Published May 31, 2017 5:45 pm
This is an archived article that was published on sltrib.com in 2017, and information in the article may be outdated. It is provided only for personal research purposes and may not be reprinted.

Commerce City, Colo. • His nickname Sueno means dream in Spanish. Fitting, given the intriguing story of American defender Jorge Villafana.

Born in Southern California, he moved to Mexico and grew up playing soccer in the streets before his family relocated back to Anaheim. He attended a nationally televised Major League Soccer player search — the inaugural Sueno MLS — as a teenager and won the tryout over a talented field. That break launched a career that led to a national team debut in January at age 27 as the Americans kept up their seemingly endless search for a left back in this World Cup qualifying cycle.

"I love my story," said Villafana, who changed his name from Flores to Villafana a few years ago as a tribute to his mother. "It's a good story."



He keeps writing new chapters, too.

Bruce Arena, who replaced Jurgen Klinsmann as national team coach in November, saw Villafana in early 2016 when Arena's LA Galaxy lost to Villafana's Santos Laguna on 4-0 aggregate in the CONCACAF Champions League quarterfinals.

"I remember talking to him after the game and asking him, 'Has the national team ever contacted you?' He goes, 'No,'" Arena recounted. "So when I got the job, that's the first thing I said, 'We need some help at left back.' We got him here.'"

Villafana gained a regular starting role at Santos Laguna in mid-March and held it until the Liga MX season's end in May. He figures to be an integral part as the Americans resume World Cup qualifying against Trinidad and Tobago on June 8 in Commerce City, followed by a match at Mexico three days later.

"I'm ready to get to work," Villafana said ahead of Saturday's exhibition against Venezuela in Sandy at Rio Tinto Stadium.

Villafana moved to Guanajuato, Mexico, with his family as a youngster. It was there he learned how to play soccer by dribbling through the streets with his friends. He said he never played on a big-sized field until his family moved to Anaheim when he was a teenager.

In 2007, Major League Soccer launched a Sueno MLS competition in hopes of discovering new talent. The winner received a spot in an MLS academy.

Villafana was going to skip the tryout and instead attend church. But his family kept up the pressure until he agreed to go to soccer.

His uncle took him to the tryout about 30 minutes away, only to be informed that since he wasn't signed up already, someone had to drop out for Villafana to be included.

When someone failed to show, Villafana made the most of his chance by standing out with speed, ball-handling ability and confidence.

Villafana joined Chivas USA through its under-19 team in March 2007 and made the first squad a few months later.
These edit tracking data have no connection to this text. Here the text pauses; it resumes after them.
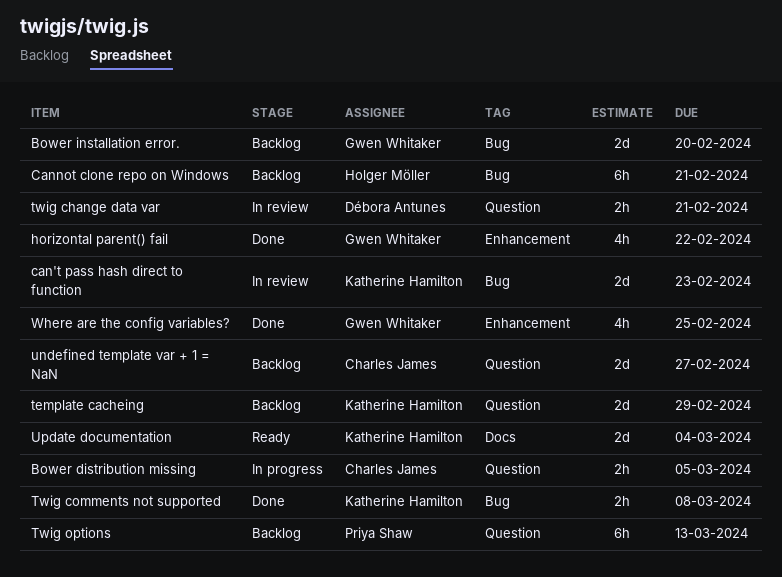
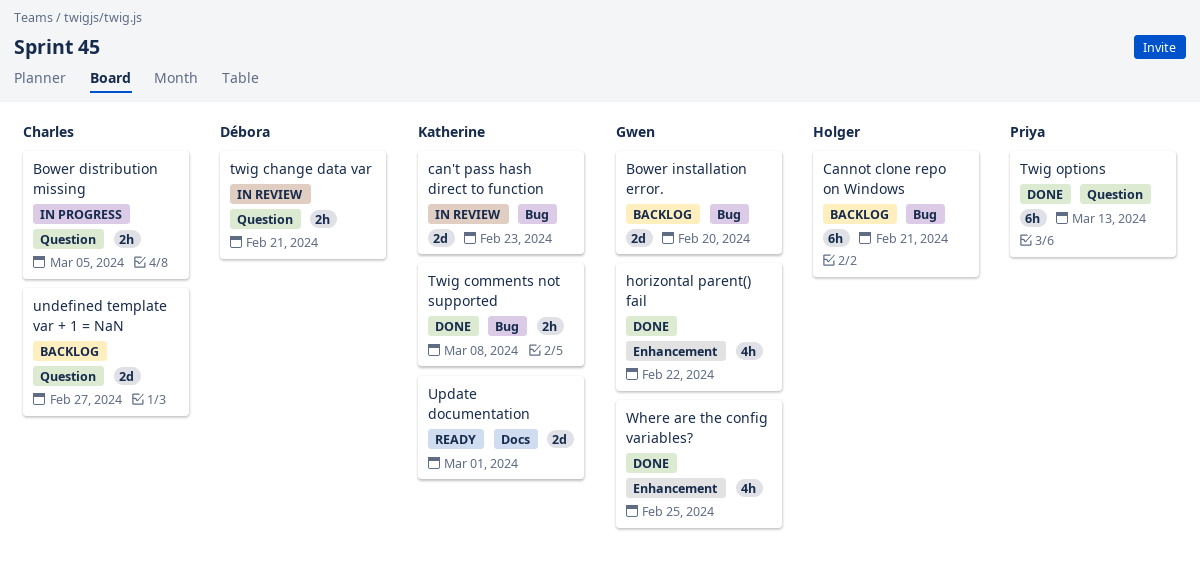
template cacheing: present -> none
Twig options, status: Backlog -> Done
Update documentation, due: Mar 4 -> Mar 1

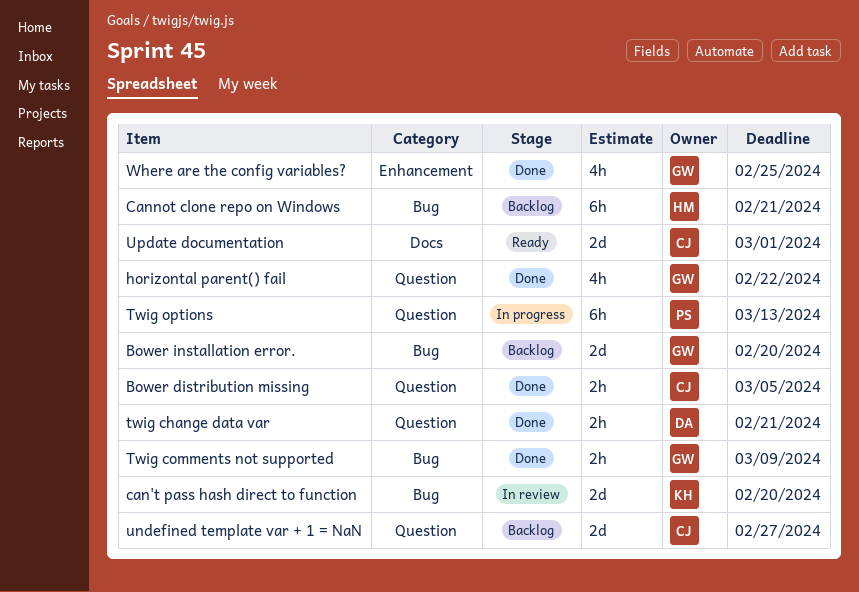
Bower distribution missing, status: In progress -> Done
can't pass hash direct to function, due: Feb 23 -> Feb 20
horizontal parent() fail, label: Enhancement -> Question
twig change data var, status: In review -> Done
Twig comments not supported, owner: Katherine -> Gwen
Twig comments not supported, due: Mar 8 -> Mar 9
Twig options, status: Done -> In progress
Update documentation, owner: Katherine -> Charles

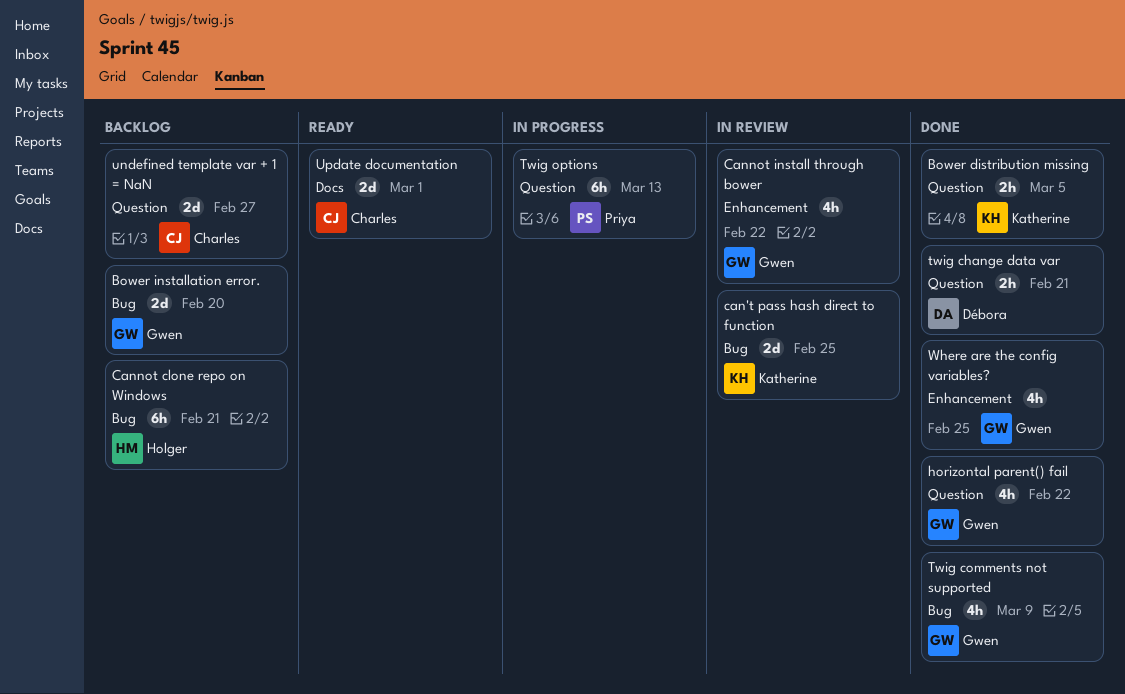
Bower distribution missing, owner: Charles -> Katherine
can't pass hash direct to function, due: Feb 20 -> Feb 25
Cannot install through bower: none -> present
Twig comments not supported, estimate: 2h -> 4h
He played seven years for the organization before joining Portland and helping the Timbers to the 2015 MLS Cup title.

All the while, he was trying to work his way up the national ranks. He made 16 appearances for the U.S. Under-20 team from 2007-09 and served as captain. Bypassed by Klinsmann, he was invited by Arena to this year's January camp in Carson, Calif., and made an impression.

He debuted as a 69th-minute substitute in a Jan. 29 exhibition against Serbia and started in a pair of World Cup qualifiers, a 6-0 home win over Honduras on March 24 and a 1-1 tie at Panama four days later.

"He's a good player," Arena said. "He's got a ways to go, but still very promising."

With Arena preferring to start Fabian Johnson in midfield, where he plays for Borussia Moenchengladbach, Villafana appears to be the favorite to start again this month. DaMarcus Beasley, a 35-year-old left back, trying to become the first American to appear in five World Cup qualifying cycles, also is in camp.

"I'm really excited to get another opportunity to wear the jersey and represent my country," Villafana said.

What if Villafana wouldn't have gone that day to the tryout? He paused.

"I don't know," Villafana said. "It changed my life. People always tell me, 'You probably get tired of hearing questions about your story.' But everyone who asks me thinks it's an exciting story. It is, but it happened to me, so I take it as normal.

"It's really nice that people recognize it's a cool story. I'm honored and happy that people like the way I came to be a professional soccer player."